- Giauque in 1949
- Born: William Francis Giauque May 12, 1895 Niagara Falls, Ontario, Canada
- Died: March 28, 1982 (aged 86) Berkeley, California, US
- Education: University of California, Berkeley (BS, PhD)
- Awards: Elliott Cresson Medal (1937) Nobel Prize for Chemistry (1949) Willard Gibbs Award (1951)
- Scientific career
- Fields: Physical chemistry
- Workplaces: University of California, Berkeley
- Doctoral advisor: George Ernest Gibson
- Doctoral students: Theodore H. Geballe

= William Giauque =

Canadian-born American chemist (1895–1982)

William Francis Giauque (/dʒiˈoʊk/; May 12, 1895 – March 28, 1982) was a Canadian-born American chemist and Nobel laureate. He was recognized in 1949, for his studies in the properties of matter, at temperatures close to absolute zero. He spent virtually all of his educational and professional career at the University of California, Berkeley.

==Biography==
William Francis Giauque was born in Niagara Falls, Ontario, on May 12, 1895.

His father (William Tecumseh Giauque) was an American citizen, and so William Francis Giauque was conferred American citizenship, despite being born in Canada,

In 1926, he proposed a method for observing temperatures considerably below 1 Kelvin (1 K is −457.87 °F or −272.15 °C). He developed a magnetic refrigeration device of his own design in order to achieve this outcome, getting closer to absolute zero than many scientists had thought possible. This trailblazing work, apart from proving one of the fundamental laws of nature led to stronger steel, better gasoline and more efficient processes in a range of industries.

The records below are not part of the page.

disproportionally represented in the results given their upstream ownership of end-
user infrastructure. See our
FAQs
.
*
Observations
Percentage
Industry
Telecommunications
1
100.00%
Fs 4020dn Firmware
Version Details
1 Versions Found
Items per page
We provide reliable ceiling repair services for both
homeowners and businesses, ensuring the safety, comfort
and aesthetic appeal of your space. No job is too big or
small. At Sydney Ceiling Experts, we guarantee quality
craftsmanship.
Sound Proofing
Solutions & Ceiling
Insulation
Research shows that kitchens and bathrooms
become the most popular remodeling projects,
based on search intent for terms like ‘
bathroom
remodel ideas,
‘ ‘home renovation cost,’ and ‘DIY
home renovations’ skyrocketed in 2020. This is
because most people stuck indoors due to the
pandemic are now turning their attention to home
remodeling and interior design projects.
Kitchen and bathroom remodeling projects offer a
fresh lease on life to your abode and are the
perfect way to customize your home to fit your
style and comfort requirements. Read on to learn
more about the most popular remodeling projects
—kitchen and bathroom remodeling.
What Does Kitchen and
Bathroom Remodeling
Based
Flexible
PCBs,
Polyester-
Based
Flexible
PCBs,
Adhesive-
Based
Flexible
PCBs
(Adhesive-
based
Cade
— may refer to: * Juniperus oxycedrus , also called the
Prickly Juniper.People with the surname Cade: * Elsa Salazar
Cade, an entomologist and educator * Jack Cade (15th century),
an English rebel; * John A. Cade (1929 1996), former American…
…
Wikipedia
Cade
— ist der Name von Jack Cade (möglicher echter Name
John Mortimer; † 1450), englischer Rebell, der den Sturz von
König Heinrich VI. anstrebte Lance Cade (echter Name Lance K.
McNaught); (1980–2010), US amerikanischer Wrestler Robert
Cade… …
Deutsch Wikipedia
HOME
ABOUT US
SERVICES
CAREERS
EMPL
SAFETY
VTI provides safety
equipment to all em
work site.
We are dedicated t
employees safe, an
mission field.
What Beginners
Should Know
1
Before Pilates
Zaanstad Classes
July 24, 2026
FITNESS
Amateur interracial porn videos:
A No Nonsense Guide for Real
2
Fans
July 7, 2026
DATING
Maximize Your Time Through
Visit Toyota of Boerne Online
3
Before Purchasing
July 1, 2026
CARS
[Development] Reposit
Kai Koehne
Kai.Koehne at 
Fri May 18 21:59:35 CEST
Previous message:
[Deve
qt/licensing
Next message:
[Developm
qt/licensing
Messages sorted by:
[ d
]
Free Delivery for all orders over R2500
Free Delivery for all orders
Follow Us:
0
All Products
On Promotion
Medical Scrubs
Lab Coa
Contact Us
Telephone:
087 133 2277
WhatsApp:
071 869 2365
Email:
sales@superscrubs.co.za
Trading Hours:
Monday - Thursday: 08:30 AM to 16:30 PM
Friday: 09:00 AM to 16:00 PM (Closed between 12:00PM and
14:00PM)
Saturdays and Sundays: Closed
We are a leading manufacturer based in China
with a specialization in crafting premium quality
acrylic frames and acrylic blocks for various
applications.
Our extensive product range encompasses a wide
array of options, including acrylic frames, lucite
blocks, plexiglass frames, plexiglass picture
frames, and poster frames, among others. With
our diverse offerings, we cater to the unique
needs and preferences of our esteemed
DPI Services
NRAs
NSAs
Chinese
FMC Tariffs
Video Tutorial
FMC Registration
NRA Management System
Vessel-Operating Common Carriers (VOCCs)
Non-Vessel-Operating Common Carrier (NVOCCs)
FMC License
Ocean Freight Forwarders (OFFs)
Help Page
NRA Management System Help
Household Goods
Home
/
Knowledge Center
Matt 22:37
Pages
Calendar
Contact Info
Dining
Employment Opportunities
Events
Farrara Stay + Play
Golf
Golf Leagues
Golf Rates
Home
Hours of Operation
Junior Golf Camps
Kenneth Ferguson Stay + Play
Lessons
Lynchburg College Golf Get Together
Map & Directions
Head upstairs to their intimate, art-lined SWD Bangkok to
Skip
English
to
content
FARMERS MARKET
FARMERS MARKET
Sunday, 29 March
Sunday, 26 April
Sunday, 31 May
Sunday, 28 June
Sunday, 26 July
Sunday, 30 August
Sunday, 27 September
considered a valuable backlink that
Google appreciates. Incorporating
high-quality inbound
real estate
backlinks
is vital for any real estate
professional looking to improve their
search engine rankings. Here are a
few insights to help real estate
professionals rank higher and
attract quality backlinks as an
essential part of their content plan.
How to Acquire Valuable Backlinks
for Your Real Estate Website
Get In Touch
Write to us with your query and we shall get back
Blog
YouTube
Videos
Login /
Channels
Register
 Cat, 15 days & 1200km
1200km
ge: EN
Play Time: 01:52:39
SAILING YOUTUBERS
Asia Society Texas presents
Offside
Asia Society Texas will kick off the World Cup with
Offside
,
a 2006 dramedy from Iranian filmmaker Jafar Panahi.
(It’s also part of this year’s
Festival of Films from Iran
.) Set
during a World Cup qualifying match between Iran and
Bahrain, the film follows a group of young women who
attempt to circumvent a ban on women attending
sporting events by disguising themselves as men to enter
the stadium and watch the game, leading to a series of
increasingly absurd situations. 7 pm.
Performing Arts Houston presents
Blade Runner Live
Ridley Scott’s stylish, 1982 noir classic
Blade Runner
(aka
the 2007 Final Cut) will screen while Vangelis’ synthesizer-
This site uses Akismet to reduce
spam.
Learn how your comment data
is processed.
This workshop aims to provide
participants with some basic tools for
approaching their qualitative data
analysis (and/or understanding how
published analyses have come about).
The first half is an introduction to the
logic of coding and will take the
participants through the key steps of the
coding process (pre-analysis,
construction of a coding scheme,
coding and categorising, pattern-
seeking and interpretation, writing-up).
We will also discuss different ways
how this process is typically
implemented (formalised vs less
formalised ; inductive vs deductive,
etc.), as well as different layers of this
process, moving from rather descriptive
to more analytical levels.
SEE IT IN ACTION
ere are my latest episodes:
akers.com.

Giauque was elected a member of the United States National Academy of Sciences in 1936, a member of the American Philosophical Society in 1940, and the American Academy of Arts and Sciences in 1950.

===Personal life===
In 1932, Giauque married Dr. Muriel Frances Ashley and they had two sons. He died on March 28, 1982, in Berkeley, California.